#### TASK BRIEF:
Output the opening lines of the records exactly. End with the line that contains "right hip: (179, 297, -10)".

#### Keypoint coordinate data:
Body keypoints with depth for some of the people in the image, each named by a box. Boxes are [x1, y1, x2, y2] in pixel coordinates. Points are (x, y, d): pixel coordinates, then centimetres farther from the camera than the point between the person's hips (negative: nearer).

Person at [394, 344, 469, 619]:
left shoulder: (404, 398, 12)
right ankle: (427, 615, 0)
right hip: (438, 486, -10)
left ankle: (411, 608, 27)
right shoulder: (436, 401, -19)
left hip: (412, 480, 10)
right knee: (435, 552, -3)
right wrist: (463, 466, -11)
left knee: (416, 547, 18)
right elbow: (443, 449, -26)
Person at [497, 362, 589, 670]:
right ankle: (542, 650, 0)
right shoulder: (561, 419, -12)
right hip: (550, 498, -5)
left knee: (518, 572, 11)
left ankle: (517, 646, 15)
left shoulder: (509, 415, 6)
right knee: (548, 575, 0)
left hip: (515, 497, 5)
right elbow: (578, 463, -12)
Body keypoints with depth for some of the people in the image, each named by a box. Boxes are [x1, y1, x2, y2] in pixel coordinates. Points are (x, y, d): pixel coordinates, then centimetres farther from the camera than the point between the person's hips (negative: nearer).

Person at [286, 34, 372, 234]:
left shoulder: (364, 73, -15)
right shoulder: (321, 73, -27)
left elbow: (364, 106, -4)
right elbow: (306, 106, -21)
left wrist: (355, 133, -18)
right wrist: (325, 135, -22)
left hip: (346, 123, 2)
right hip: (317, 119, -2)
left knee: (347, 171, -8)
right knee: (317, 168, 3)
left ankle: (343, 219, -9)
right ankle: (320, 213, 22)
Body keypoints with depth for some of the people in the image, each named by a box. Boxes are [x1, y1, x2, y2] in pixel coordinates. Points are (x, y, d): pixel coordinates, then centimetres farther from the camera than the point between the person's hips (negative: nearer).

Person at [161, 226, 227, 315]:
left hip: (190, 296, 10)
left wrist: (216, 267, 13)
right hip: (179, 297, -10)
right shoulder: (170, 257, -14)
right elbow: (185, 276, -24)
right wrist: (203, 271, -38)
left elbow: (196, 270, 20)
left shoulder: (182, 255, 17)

#### FINAL ANSWER:
Body keypoints with depth for some of the people in the image, each named by a box. Boxes are [x1, y1, x2, y2] in pixel coordinates. Points are (x, y, d): pixel coordinates, then centimetres farther from the camera than the point between the person's hips (negative: nearer).

Person at [394, 344, 469, 619]:
left shoulder: (404, 398, 12)
right ankle: (427, 615, 0)
right hip: (438, 486, -10)
left ankle: (411, 608, 27)
right shoulder: (436, 401, -19)
left hip: (412, 480, 10)
right knee: (435, 552, -3)
right wrist: (463, 466, -11)
left knee: (416, 547, 18)
right elbow: (443, 449, -26)
Person at [497, 362, 589, 670]:
right ankle: (542, 650, 0)
right shoulder: (561, 419, -12)
right hip: (550, 498, -5)
left knee: (518, 572, 11)
left ankle: (517, 646, 15)
left shoulder: (509, 415, 6)
right knee: (548, 575, 0)
left hip: (515, 497, 5)
right elbow: (578, 463, -12)
Body keypoints with depth for some of the people in the image, each named by a box. Boxes are [x1, y1, x2, y2] in pixel coordinates. Points are (x, y, d): pixel coordinates, then centimetres farther from the camera than the point between the person's hips (negative: nearer).

Person at [286, 34, 372, 234]:
left shoulder: (364, 73, -15)
right shoulder: (321, 73, -27)
left elbow: (364, 106, -4)
right elbow: (306, 106, -21)
left wrist: (355, 133, -18)
right wrist: (325, 135, -22)
left hip: (346, 123, 2)
right hip: (317, 119, -2)
left knee: (347, 171, -8)
right knee: (317, 168, 3)
left ankle: (343, 219, -9)
right ankle: (320, 213, 22)
Body keypoints with depth for some of the people in the image, each named by a box. Boxes are [x1, y1, x2, y2] in pixel coordinates. Points are (x, y, d): pixel coordinates, then centimetres farther from the camera than the point between the person's hips (negative: nearer).

Person at [161, 226, 227, 315]:
left hip: (190, 296, 10)
left wrist: (216, 267, 13)
right hip: (179, 297, -10)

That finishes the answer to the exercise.